Ways by which NDLEA carries out the task of treatment and rehabilitation include:
• Evaluation, Assessment/diagnosis
• Combination therapy
• Family Therapy
• Drug Education
• Teaching on Coping Skills
• Relapse Prevention (Aftercare/Follow up)
NDLEA thorough the directorate of drug demand reduction served as the focal point for TREATNET 11 project in Nigeria from January 1, 2008 – December 31, 2011. TREATNET is the acronyms for the network of drug dependence treatment providers globally. It is an initiative of the United Nations office on Drugs and Crime. The training is based on the TREATNET Training Package (TTP) which is in three volumes: Volume A, Volume B and Volume C. It is a capacity building component of the global Project GLOJ71 organized by UNODC with NDLEA as focal point. It was aimed at improving the technical capacity for the provision of diversified and effective drug treatment and rehabilitation services, including their capacity to support HIV/AIDS prevention and care.

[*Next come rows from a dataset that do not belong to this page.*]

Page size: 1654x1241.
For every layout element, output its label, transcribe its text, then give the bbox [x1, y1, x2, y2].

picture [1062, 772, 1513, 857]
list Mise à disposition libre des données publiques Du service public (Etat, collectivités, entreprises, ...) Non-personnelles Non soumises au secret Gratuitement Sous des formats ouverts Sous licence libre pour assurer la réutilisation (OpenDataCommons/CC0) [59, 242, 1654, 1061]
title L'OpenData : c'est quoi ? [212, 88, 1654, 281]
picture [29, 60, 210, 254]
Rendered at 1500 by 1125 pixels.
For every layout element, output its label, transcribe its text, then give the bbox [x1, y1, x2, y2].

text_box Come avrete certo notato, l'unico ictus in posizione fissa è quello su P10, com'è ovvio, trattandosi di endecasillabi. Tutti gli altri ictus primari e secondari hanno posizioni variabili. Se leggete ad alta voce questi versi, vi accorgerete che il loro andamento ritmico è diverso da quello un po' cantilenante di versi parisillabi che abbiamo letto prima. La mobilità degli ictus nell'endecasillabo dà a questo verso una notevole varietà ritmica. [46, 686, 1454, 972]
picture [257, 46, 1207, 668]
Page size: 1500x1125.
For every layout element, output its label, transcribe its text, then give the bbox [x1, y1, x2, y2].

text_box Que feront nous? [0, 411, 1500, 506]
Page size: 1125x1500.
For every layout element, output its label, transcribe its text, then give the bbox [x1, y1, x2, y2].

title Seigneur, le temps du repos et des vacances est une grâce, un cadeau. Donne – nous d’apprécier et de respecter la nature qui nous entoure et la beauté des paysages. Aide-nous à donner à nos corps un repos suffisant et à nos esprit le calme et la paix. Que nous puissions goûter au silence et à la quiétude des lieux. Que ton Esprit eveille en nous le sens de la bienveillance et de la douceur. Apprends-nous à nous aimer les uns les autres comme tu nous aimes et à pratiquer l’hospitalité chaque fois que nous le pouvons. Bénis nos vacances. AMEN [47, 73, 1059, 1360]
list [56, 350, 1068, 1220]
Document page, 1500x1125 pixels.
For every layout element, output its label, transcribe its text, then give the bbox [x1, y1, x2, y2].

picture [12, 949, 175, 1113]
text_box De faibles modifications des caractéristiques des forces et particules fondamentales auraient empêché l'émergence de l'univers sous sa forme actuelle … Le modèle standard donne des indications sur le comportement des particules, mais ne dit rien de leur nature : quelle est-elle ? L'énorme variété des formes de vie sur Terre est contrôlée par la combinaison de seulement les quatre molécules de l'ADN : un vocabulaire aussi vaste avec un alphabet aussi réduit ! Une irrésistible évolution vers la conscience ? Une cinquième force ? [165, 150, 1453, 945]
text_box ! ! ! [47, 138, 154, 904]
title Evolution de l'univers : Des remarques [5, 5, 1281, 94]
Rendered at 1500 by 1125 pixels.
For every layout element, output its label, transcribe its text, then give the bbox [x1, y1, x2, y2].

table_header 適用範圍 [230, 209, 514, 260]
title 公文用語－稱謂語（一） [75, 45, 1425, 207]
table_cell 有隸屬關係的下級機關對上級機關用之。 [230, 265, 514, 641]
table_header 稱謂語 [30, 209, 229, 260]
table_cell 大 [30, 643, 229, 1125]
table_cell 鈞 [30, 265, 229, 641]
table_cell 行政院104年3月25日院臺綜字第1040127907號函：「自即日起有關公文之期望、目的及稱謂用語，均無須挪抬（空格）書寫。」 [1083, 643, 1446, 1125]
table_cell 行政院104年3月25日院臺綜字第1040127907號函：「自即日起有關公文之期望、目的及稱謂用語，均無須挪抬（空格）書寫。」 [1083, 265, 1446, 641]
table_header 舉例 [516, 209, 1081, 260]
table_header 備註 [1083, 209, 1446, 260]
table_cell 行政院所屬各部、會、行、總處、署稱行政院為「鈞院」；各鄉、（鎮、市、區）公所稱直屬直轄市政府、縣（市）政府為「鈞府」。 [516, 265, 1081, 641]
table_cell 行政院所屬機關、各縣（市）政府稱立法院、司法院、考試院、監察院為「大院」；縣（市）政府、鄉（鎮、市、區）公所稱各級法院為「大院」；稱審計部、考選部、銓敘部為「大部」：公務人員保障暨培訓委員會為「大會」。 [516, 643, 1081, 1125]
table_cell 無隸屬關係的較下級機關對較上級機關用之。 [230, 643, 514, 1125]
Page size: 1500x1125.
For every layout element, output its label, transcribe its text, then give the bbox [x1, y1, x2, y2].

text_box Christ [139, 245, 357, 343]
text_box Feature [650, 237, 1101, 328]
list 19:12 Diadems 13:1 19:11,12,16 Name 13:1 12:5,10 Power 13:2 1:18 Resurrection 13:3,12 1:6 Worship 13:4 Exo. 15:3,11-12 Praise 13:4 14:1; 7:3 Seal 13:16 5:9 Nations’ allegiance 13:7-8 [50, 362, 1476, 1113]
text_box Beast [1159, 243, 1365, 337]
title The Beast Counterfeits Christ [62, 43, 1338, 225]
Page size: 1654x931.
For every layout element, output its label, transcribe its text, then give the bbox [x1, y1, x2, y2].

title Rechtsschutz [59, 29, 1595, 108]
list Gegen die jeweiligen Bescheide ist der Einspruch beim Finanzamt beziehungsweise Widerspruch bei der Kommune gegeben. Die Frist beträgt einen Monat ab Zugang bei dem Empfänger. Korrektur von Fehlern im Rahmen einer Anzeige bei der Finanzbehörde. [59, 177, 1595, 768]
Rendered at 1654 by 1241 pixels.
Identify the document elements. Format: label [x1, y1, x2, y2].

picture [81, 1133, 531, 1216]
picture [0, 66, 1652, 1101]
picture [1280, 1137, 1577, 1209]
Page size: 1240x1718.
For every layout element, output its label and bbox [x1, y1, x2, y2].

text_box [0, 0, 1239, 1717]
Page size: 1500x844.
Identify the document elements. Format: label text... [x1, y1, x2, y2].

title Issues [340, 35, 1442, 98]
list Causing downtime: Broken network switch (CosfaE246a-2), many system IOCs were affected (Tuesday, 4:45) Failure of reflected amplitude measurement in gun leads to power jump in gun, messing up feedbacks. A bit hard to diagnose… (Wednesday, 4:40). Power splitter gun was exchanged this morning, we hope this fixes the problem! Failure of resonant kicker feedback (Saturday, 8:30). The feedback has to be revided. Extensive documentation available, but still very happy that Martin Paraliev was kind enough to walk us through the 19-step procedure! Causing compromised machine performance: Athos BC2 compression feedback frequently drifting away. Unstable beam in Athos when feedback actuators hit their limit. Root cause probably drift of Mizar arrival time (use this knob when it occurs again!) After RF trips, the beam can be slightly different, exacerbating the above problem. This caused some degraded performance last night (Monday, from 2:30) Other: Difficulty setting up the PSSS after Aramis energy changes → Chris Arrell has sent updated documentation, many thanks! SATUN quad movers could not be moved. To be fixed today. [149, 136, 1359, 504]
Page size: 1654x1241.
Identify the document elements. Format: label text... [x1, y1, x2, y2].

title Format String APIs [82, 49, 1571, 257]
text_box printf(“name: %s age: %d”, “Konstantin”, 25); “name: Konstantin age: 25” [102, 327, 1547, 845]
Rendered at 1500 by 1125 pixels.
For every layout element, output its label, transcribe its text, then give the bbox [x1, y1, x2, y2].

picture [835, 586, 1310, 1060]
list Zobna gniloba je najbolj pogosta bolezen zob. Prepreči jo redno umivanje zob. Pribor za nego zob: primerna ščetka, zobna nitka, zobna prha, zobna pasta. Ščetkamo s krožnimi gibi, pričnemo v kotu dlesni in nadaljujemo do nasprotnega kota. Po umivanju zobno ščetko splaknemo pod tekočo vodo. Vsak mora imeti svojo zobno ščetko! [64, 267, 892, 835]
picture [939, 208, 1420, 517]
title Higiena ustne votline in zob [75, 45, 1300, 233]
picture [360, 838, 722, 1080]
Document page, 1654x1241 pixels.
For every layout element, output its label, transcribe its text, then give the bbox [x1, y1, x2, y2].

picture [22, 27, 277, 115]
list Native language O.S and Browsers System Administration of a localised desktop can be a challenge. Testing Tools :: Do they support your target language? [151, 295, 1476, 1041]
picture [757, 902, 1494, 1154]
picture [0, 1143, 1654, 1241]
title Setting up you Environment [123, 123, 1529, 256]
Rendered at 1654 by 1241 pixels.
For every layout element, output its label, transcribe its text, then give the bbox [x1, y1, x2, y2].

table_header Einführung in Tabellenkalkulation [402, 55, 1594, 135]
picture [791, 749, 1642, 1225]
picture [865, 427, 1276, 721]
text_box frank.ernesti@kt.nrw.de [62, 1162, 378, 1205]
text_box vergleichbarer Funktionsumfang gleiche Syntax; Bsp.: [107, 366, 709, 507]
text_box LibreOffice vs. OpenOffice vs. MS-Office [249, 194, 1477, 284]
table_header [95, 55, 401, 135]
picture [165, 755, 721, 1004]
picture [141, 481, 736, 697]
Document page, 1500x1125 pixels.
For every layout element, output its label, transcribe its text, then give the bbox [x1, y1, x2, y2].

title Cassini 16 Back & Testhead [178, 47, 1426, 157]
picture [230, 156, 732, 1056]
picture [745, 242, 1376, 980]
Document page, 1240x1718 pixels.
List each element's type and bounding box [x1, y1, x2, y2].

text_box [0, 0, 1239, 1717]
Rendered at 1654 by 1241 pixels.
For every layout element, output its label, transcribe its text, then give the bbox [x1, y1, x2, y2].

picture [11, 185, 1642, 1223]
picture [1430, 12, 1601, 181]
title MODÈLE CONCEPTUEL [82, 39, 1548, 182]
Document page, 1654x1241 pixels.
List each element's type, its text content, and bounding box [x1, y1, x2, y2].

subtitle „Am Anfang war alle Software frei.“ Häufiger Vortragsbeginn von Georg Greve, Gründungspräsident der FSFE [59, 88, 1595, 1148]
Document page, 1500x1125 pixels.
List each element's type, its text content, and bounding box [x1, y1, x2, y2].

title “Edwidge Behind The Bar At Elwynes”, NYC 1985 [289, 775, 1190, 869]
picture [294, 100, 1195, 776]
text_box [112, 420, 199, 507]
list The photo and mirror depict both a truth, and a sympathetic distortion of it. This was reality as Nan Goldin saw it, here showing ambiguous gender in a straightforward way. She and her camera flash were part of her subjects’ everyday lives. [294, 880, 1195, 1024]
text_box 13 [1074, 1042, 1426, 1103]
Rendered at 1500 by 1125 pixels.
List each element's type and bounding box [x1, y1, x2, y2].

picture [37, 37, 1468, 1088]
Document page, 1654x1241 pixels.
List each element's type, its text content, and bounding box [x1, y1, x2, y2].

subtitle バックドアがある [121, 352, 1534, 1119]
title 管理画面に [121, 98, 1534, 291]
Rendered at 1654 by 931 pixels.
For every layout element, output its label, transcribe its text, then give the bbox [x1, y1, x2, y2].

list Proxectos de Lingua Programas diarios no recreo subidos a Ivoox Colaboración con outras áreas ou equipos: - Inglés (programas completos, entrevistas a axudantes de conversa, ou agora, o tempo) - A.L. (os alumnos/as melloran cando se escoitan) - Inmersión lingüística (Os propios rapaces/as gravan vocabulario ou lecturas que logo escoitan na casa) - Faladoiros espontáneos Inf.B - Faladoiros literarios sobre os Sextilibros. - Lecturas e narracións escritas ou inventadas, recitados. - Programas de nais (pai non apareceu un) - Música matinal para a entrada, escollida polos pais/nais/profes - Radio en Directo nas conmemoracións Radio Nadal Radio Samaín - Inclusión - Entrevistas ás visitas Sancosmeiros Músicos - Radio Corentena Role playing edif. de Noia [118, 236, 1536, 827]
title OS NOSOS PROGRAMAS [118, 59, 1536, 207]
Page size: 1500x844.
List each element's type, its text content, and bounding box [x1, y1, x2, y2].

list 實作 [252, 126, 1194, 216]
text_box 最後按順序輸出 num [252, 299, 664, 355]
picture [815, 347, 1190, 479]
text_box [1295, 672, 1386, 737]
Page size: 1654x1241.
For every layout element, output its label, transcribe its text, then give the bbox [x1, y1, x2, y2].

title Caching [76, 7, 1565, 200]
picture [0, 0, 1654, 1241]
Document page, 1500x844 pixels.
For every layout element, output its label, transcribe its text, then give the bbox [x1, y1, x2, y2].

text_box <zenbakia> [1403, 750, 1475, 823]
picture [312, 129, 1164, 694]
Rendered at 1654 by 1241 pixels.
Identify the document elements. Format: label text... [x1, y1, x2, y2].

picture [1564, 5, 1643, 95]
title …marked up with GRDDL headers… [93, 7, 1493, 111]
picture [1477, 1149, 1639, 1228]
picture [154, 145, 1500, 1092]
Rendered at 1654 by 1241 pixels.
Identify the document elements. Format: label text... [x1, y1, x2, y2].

It consists of the provision of evidence based treatment, provision of technical assistance, identification and dissemination of good practices while exploring the possibilities for maintaining and enhancing field level activities.
The training programme commenced in May 2009 with the training in Mombassa, Kenya of Master Trainers who subsequently trained 6 trainers from each of the participating countries. These countries include Cote D’Ivoire, Kenya, Mozambique, Nigeria, Sierra Leone, Tanzania and Zambia.
In Nigeria, a total of three hundred and seventy-four (374) professionals participated in the TREATNET 11 training which took place in 2012 in four centres namely: Neuropsychiatric Hospital Aro, Abeokuta Ogun State, Neuropsychiatric Hospital Barnawa, Kaduna Sate, Federal Neuropsychiatric Hospital Calabar, Cross River State and Federal Neuropsychiatric hospital Maiduguri, Borno State. These professionals comprises of Counsellors, Psychologists, Social Workers, Nurses, Medical Doctors, Pharmacists, Educators, and Occupational therapists among others.